A robust RWA market requires multi-layered liquidity infrastructure.
[In-Context Definition | “AMMs Only Handle Small Trades”]
· Positioning: AMMs should serve as the “last mile” convenience layer—handling small orders and minor portfolio adjustments.
· Implementation: On the routing layer, force all trades above a set threshold (e.g., single trades > 0.5%–1% of pool TVL) to RFQ, order book, or issuance/redemption channels. AMMs should ensure users can “swap a little, anytime”—not absorb large trade shocks.
To make the most of AMMs in a “convenience layer” role, focus on three things:
Only provide liquidity in a tight range around the asset’s NAV. This greatly improves capital efficiency and slashes the time window during which liquidity can be arbitraged at stale prices.
This is the dynamic upgrade to concentrated liquidity. Oracles and smart contracts enable automatic, up-to-date price following and can trigger protection mechanisms during volatility.
[In-Context Definition | Oracle Slip-Band & Hook]
· Slip-Band: A narrow corridor for pricing, closely tracking the oracle-provided reference price (e.g., NAV), where liquidity is concentrated.

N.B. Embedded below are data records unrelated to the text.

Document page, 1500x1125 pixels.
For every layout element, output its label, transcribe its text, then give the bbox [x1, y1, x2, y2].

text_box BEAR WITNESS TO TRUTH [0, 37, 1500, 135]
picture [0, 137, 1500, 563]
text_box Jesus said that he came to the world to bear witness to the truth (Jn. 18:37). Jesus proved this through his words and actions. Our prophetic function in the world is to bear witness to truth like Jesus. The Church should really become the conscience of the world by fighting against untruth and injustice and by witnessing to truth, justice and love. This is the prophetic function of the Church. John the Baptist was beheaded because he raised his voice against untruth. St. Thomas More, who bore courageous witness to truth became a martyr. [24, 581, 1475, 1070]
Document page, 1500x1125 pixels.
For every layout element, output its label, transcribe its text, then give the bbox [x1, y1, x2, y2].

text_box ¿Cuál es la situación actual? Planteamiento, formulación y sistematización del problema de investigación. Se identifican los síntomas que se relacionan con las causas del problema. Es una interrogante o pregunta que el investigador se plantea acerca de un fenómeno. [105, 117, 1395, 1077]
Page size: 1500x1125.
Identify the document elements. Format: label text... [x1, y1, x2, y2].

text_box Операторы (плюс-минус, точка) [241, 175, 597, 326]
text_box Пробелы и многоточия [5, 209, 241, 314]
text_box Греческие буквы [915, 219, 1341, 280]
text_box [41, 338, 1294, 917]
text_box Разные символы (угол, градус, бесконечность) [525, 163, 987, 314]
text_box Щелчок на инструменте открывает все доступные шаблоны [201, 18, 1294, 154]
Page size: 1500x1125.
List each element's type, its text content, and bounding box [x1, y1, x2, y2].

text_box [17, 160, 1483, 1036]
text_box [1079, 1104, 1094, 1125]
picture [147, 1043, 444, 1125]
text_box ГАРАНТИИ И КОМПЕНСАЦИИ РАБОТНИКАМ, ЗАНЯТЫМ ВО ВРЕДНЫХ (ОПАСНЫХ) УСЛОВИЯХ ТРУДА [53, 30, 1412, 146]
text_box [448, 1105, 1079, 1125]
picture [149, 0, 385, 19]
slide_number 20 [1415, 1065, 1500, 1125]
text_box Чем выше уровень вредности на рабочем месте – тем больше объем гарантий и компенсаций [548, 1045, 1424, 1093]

· Hook: Programmable action in the AMM contract that, when the oracle updates, automatically shifts the “slip-band” to the new price, or temporarily increases fees to manage risk.
The core objective: avoid leaving liquidity “stranded” at stale prices, while retaining the convenience of small swaps.
There must be clear, code-level mechanisms for RWA yield—interest, rent, etc.—to be correctly credited and distributed to AMM pool LPs. That means explicitly defining “yield enters pool → how claims are calculated → when LPs can withdraw” so LP returns are expanded to include both trading fees and native asset yield.
RWAs don’t need round-the-clock pricing noise—they need reliable, measurable, and settlable liquidity rails.
The right approach: let every mechanism do its proper job.
· Build the main “highways” with issuance/redemption, KYC order books/RFQ, and scheduled auctions—for true price discovery and major trades.
· Relegate AMMs to the “last mile,” focusing on smooth, transparent, small-size swap experiences.
When we align capital efficiency with compliance realities—and stop forcing AMMs into an ill-fitting “primary market” role—the on-chain secondary liquidity ecosystem for RWAs will be healthier and more sustainable.